Pour affronter la situation difficile qui pourrait prévaloir après le
 17 avril, le régime pourrait soit faire le choix de précipiter une 
révolution qu’il ne pourra jamais arrêter ou changer de mode de 
fonctionnement en se séparant des dirigeants qui cristallisent la colère
 du peuple pour nommer des responsables compétents. Ces derniers 
seraient forcément issus de nouveaux espaces que celui du FLN qui 
n’arrive plus à pourvoir L’État en cadres dignes de ce nom. C’est là que
 se jouera la perpétuité du régime algérien.

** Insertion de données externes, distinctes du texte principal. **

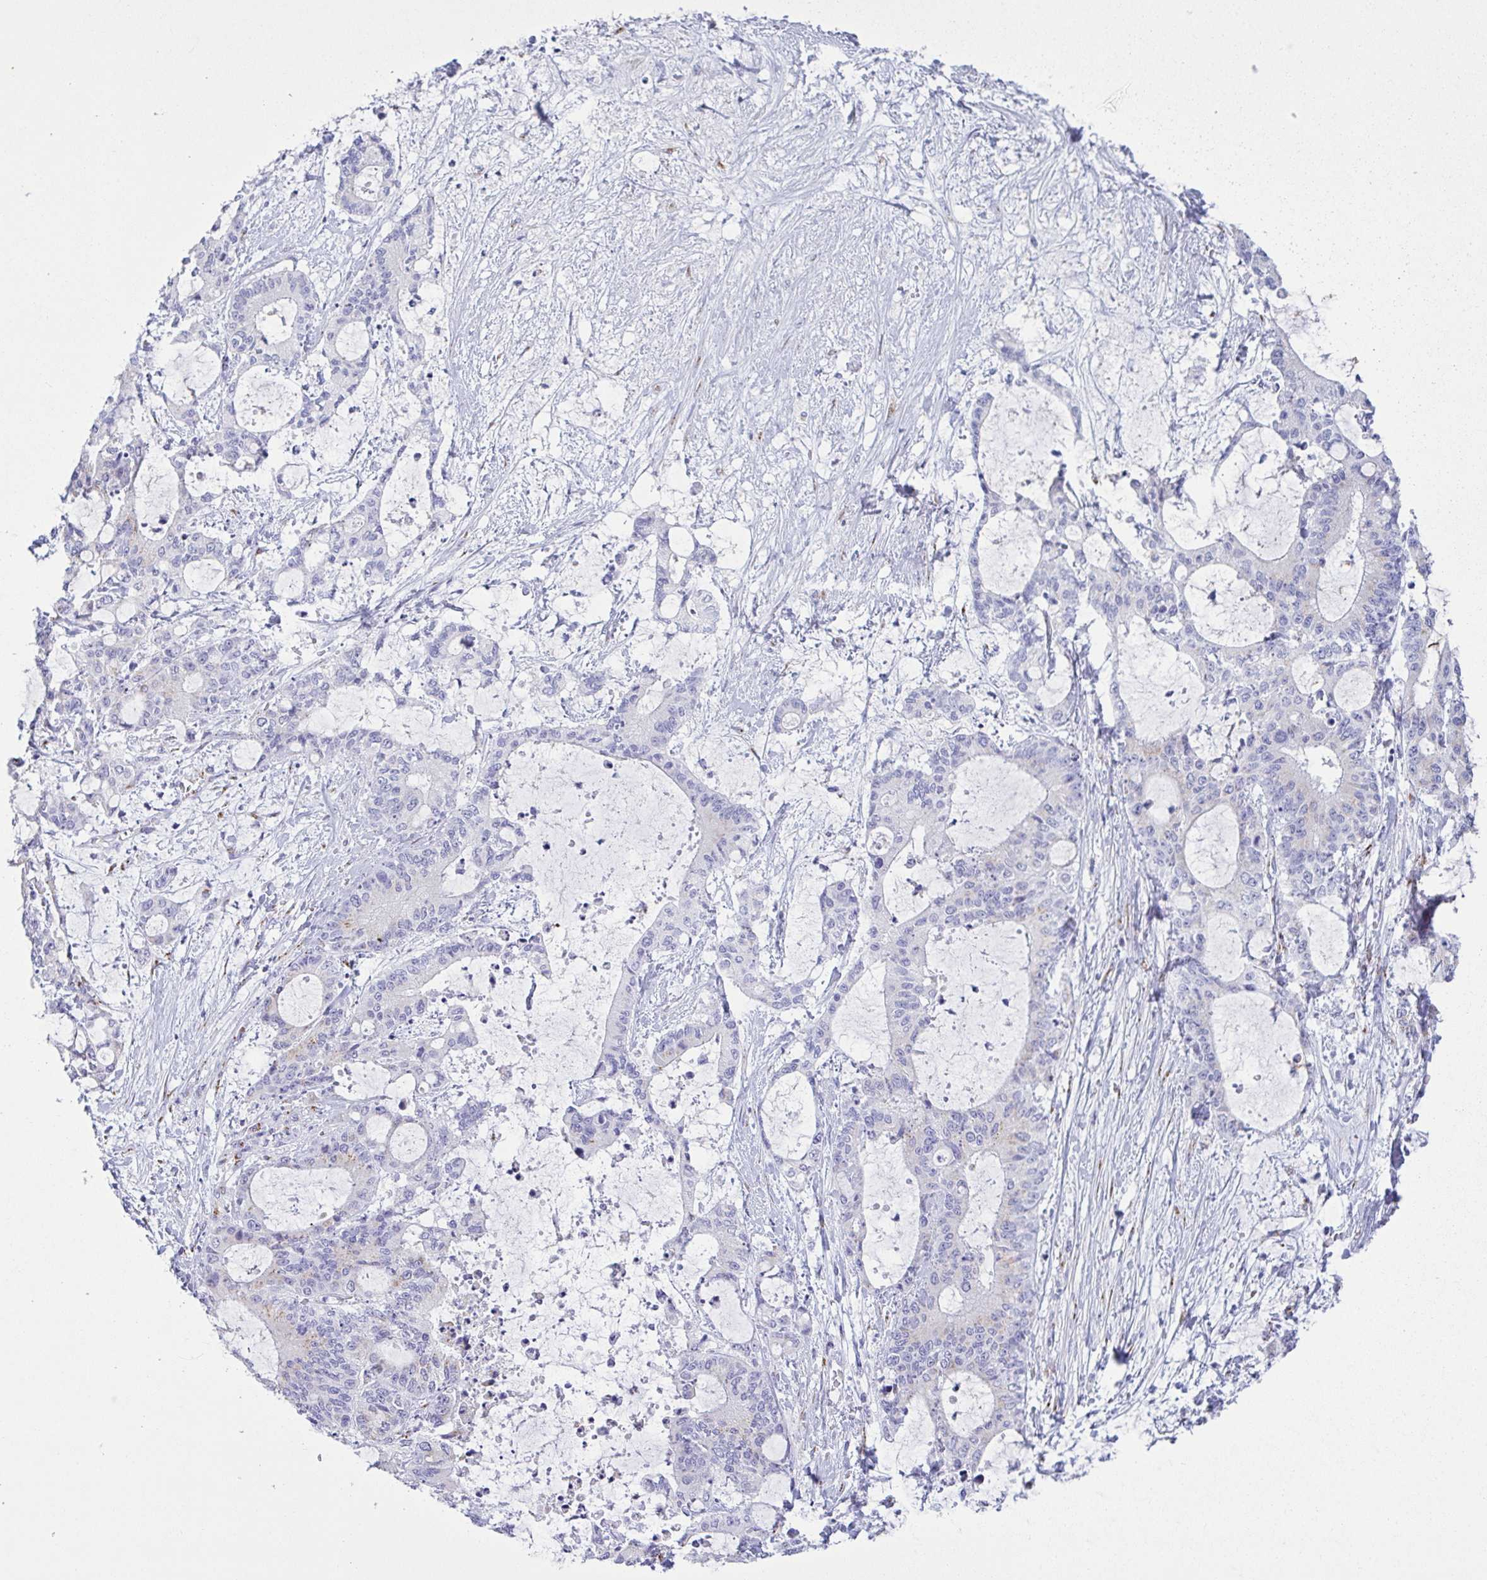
{"staining": {"intensity": "negative", "quantity": "none", "location": "none"}, "tissue": "liver cancer", "cell_type": "Tumor cells", "image_type": "cancer", "snomed": [{"axis": "morphology", "description": "Normal tissue, NOS"}, {"axis": "morphology", "description": "Cholangiocarcinoma"}, {"axis": "topography", "description": "Liver"}, {"axis": "topography", "description": "Peripheral nerve tissue"}], "caption": "Image shows no protein staining in tumor cells of liver cancer tissue.", "gene": "SULT1B1", "patient": {"sex": "female", "age": 73}}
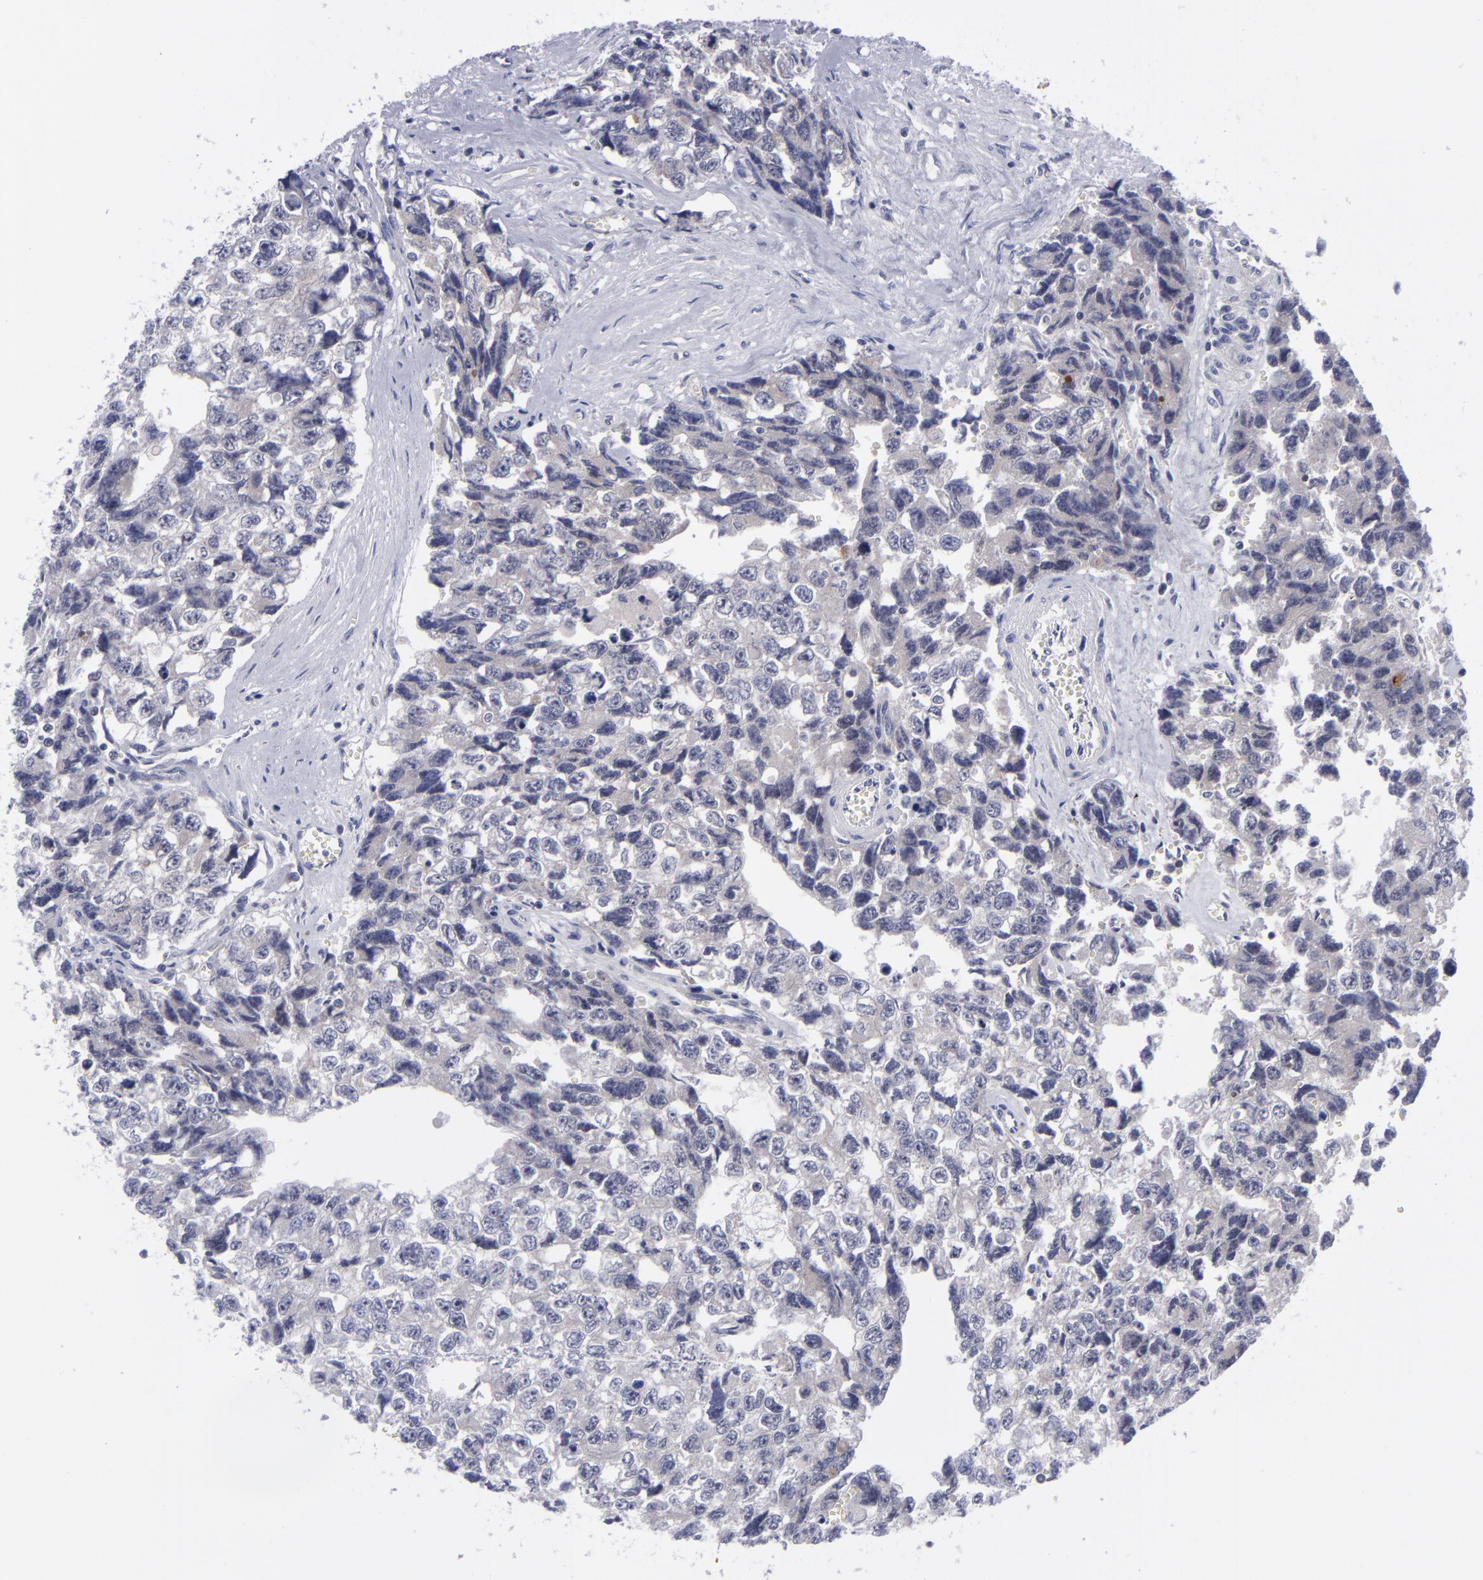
{"staining": {"intensity": "negative", "quantity": "none", "location": "none"}, "tissue": "testis cancer", "cell_type": "Tumor cells", "image_type": "cancer", "snomed": [{"axis": "morphology", "description": "Carcinoma, Embryonal, NOS"}, {"axis": "topography", "description": "Testis"}], "caption": "High magnification brightfield microscopy of testis embryonal carcinoma stained with DAB (3,3'-diaminobenzidine) (brown) and counterstained with hematoxylin (blue): tumor cells show no significant positivity.", "gene": "BCL10", "patient": {"sex": "male", "age": 31}}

(1) L’acharnement du régime algérien à programmer la
 folie du peuple passe aussi par la voie des medias. Ainsi, avant que 
Bouteflika ne se déclare officiellement candidat, les relais du pouvoir 
n’ont cessé de manipuler les journalistes en leur transmettant des 
informations contradictoires et chaque jour changeantes sur les desseins
 du chef de l’Etat et sur ses rivaux potentiels. La peur au ventre, le 
lecteur voyait ses références entrer dans une instabilité chronique et 
il lui devenait impossible de se projeter dans l’avenir.